> [Action item]
Your response should contain exactly the lines running from the one with "mouse_move(826, 540)" to the end of the data below, both included, and no pictures.

•••

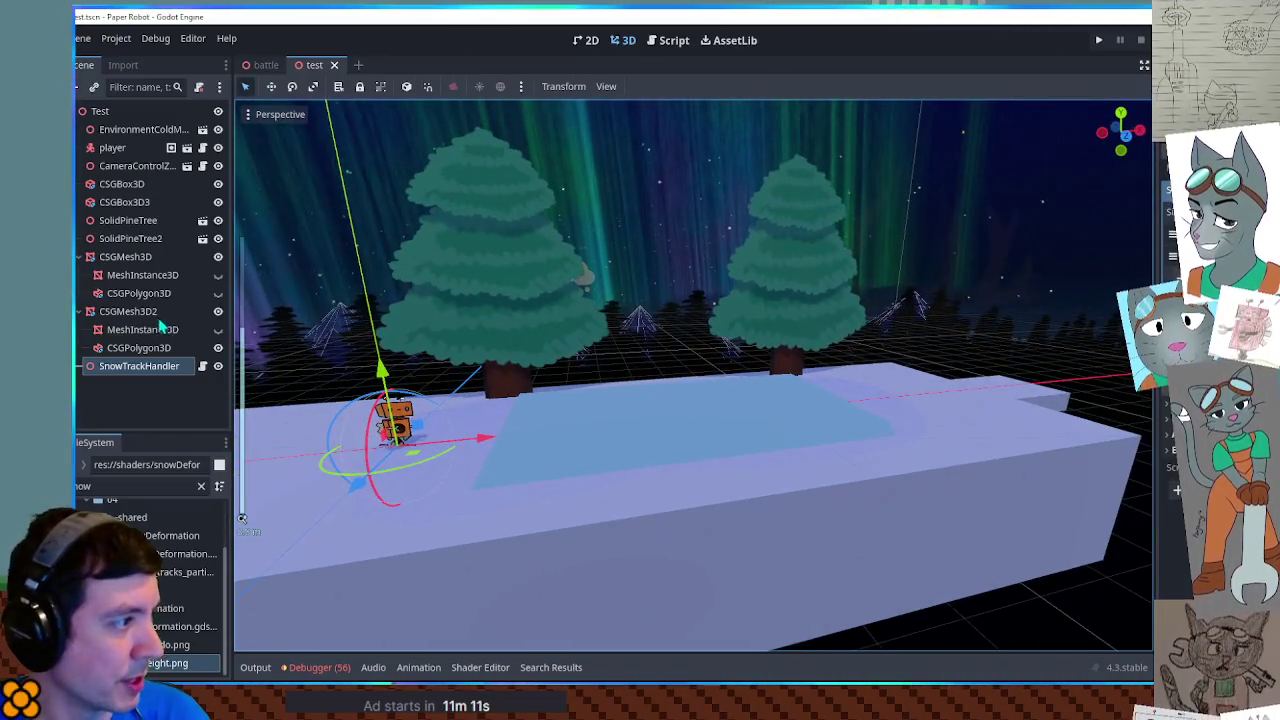
left_click(141, 279)
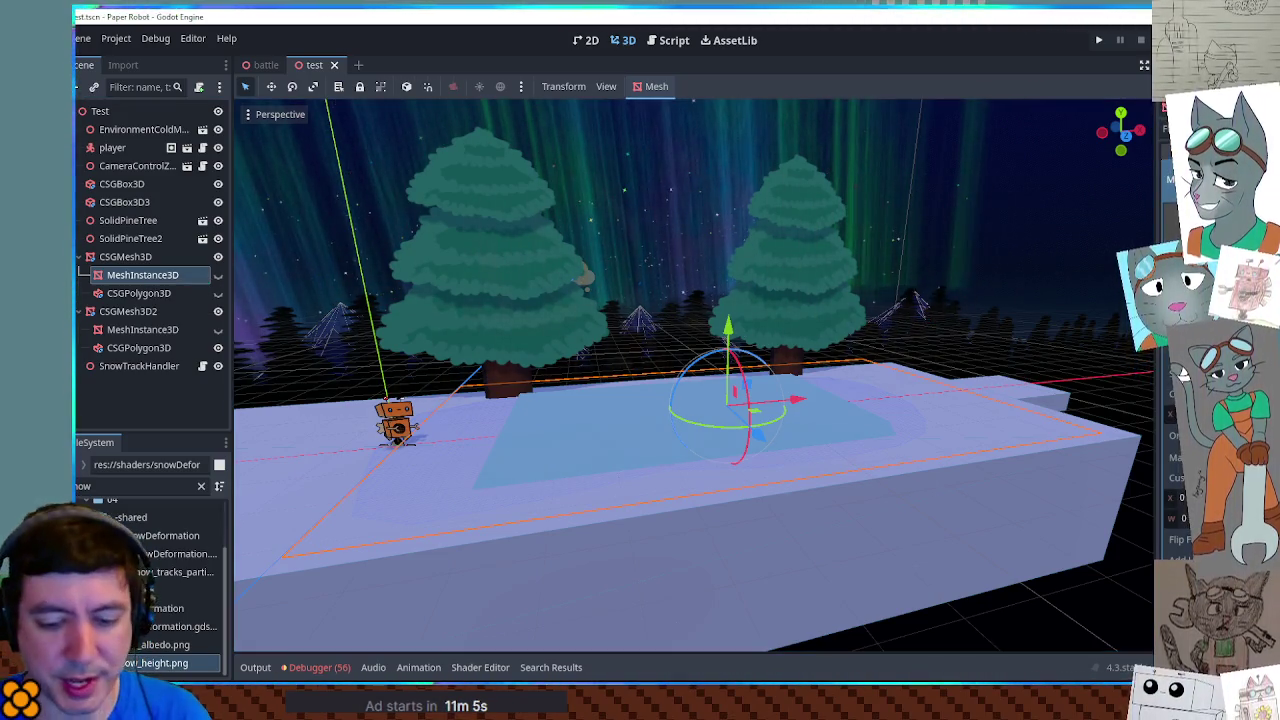
key("Return")
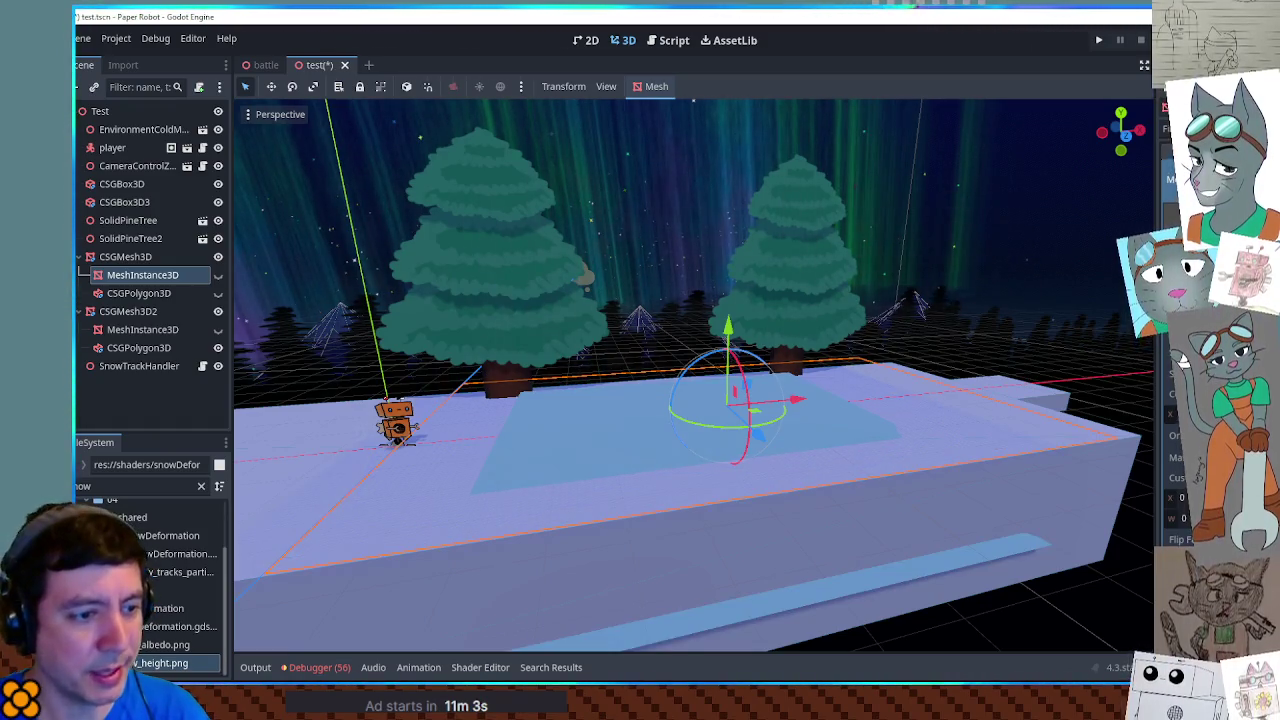
mouse_move(933, 556)
left_mouse_down()
mouse_move(1037, 500)
mouse_move(994, 523)
mouse_move(826, 540)
left_mouse_up()
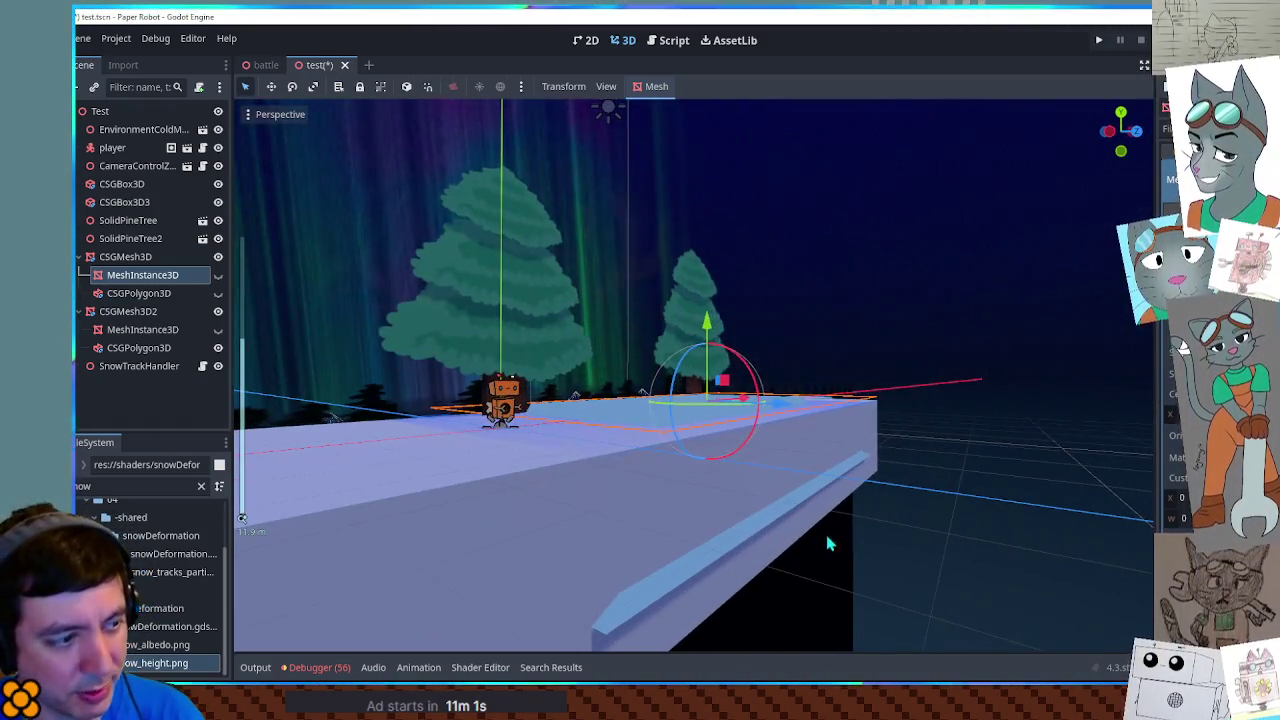
key("ctrl+s")
key("F6")
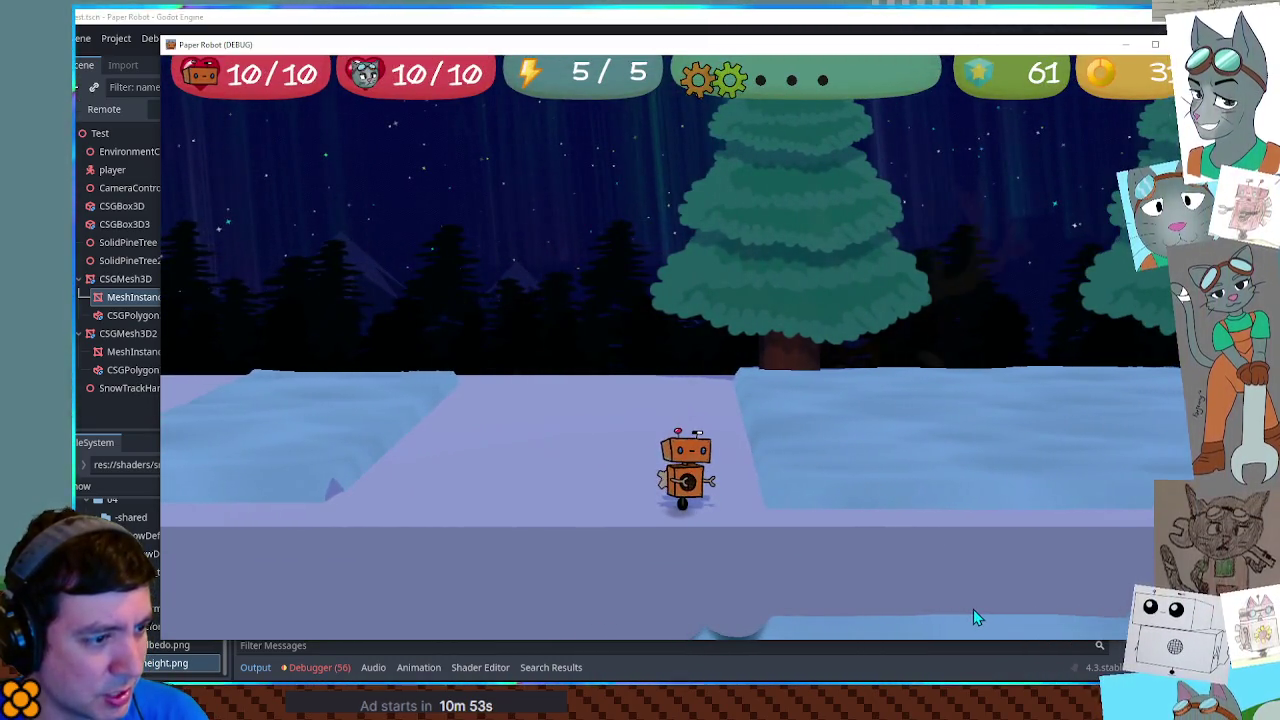
Step: Stop the game, remove the * 5.0 multiplier from shader line 43, and save
key("F8")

•••

> [Reply to the task]
mouse_move(826, 540)
left_mouse_up()
key("ctrl+s")
key("F6")
Step: Stop the game, remove the * 5.0 multiplier from shader line 43, and save
key("F8")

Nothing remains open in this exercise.